Muitos outros artistas poderia citar. Há, por exemplo, um trio de livros autobiográficos que me é caro: Approximativement de Lewis Trondheim, cuja capa se pode ver em baixo, Livret de phamille de Jean-Christophe Menu e Journal d'un album de Philippe Dupuy e Charles Berberian (Philippe Dupuy é, publicado mais tarde, em Maio de 2005, por uma casa editora que também merece citação, as Éditions Cornélius o autor do excelente Hanté). 

Lewis Trondheim (pseudónimo de Laurent Chabosy), Approximativement, Novembro de 1995

Ainda no campo da autobiografia o nome que se destaca é o de Fabrice Neaud, sobre quem escrevi um texto que considero importante no fanzine Nemo (reproduz-se em baixo a primeira página). 

 
Nemo #29, Março de 1998
Se bem que já pressentisse o perigo implícito na prática da autobiografia, Fabrice Neaud estava, neste momento, o da publicação do Journal (I), cuja capa se pode ver em baixo, muito longe de imaginar a amplitude gigantesca dos trabalhos em que se ia meter.

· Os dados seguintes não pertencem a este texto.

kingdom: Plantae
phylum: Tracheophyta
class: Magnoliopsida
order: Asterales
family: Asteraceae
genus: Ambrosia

Fabrice Neaud, Journal (I), [Maio] de 1997

Este post já vai bem longo e ainda não referi Yvan Alagbé, co-editor da Amok, e todos os artistas que publicaram na editora Fréon: Thierry van Hasselt, Dominique Goblet, Vincent Fortemps, Éric Lambé e Olivier Deprez. Fica para a próxima, mas, para já, termino com as capas das antologias emblemáticas das quatro casas editoras: Ego Comme X, L'Association (com as revistas Labo, onde tudo começou, e Lapin), Fréon e Amok:


LaboJaneiro de 1990
Ainda sob a chancela Futuropolis, a década prodigiosa começava da melhor maneira. De notar que David B. ainda era Beauchard.


L'Association: lapin #1, Janeiro de 1992

                    Ego Comme X: Ego comme x #1, [Janeiro de 1994]          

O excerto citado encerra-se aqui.